Norway adjusts vaccine advice after elderly deaths, but is not alarmed
Jan 18 2021
The Norwegian Medicines Agency on Thursday (NZT Friday) reported a total of 29 people had suffered side effects, 13 of them fatal, from the vaccine produced by Pfizer-BioNTec.
"Norwegian authorities have prioritized the immunization of residents in nursing homes, most of whom are very elderly with underlying medical conditions and some which are terminally ill".
The Institute of Public Health in Norway specified that "for those with the most severe frailty, even relatively mild vaccine side effects can have serious consequences". Thus, "for those who have a very short remaining life span anyway, the benefit of the vaccine may be marginal or irrelevant".
US drugmaker Pfizer, which developed the jab in collaboration with Germany's BioNTech, said it was working to "significantly" scale up production at its plant in Belgium in the second quarter. So far, 29 people have died after the vaccination in Norway and the condition of 75 people remains critical.More than 25,000 people have been vaccinated in the country since the Kovid vaccination campaign started on 27 December past year.
With infections surging past 94 million and more than two million deaths, and Europe among the hardest-hit regions, France and Russian Federation were hoping to shift their vaccination programmes into a higher gear from Monday.
It's reported that the deaths occurred in very frail patients who may have had only weeks or months to live, and further investigation into these deaths will take place, he said.
That is when France, which saw its death toll rise past 70,000 at the weekend, is set to begin inoculating people over 75 and Russian Federation will begin mass vaccinations. This, the Bloomberg report said, is "the most cautious statement yet from a European health authority".

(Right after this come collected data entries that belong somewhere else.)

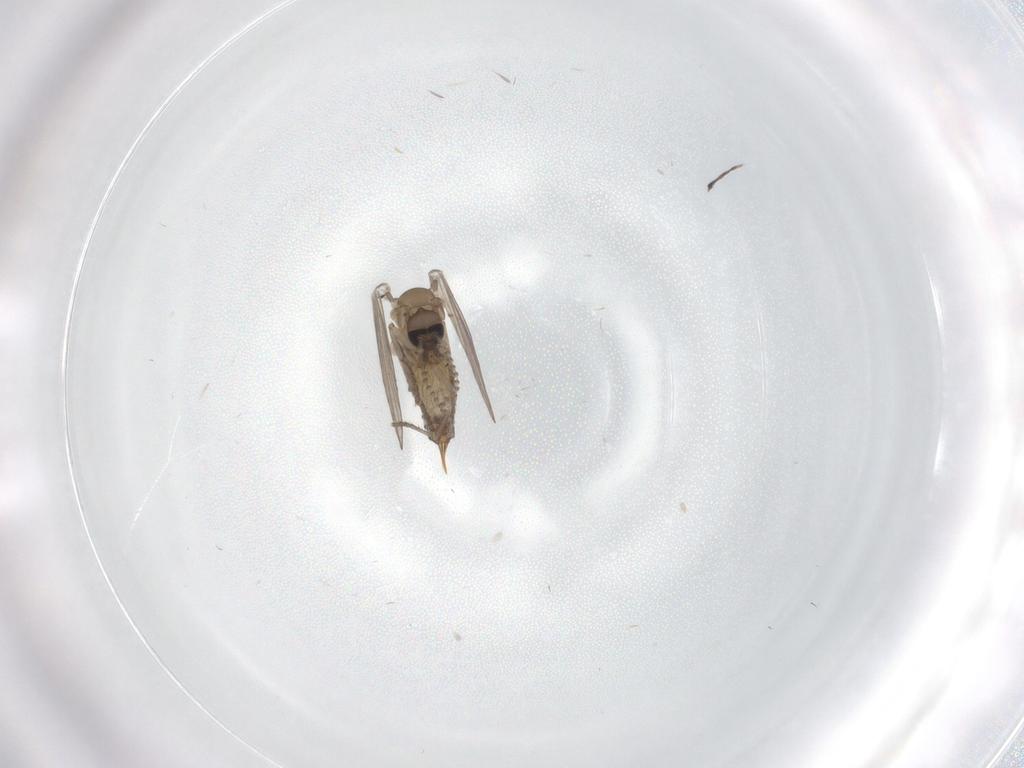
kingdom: Animalia
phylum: Arthropoda
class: Insecta
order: Diptera
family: Psychodidae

Pfizer and BioNTech reportedly responded to the EMA's concerns in a report dated 26 November, with the review saying that inspections at production sites had begun, and proposing the creation of a 60-percent RNA minimum integrity rate, with one manufacturer saying differences in the amount of RNA "should not affect" the preparation's effectiveness or safety.
At the same time, Norway's health agency said the deaths were an expected outcome of the process.
BioNTech and Pfizer are collaborating with the Norwegian regulator to look into the deaths.
Madsen, quoted in the AP report, said: "Doctors must now carefully consider who should be vaccinated".
Twenty-one women and eight men experienced side effects, officials said. All reported deaths were related to "older people with severe basic disorders", he noted.
Side effects and fatalities have been reported in the United Kingdom and the United States as well. "In Norway, an average of 400 people die each week in nursing homes and long-term care facilities".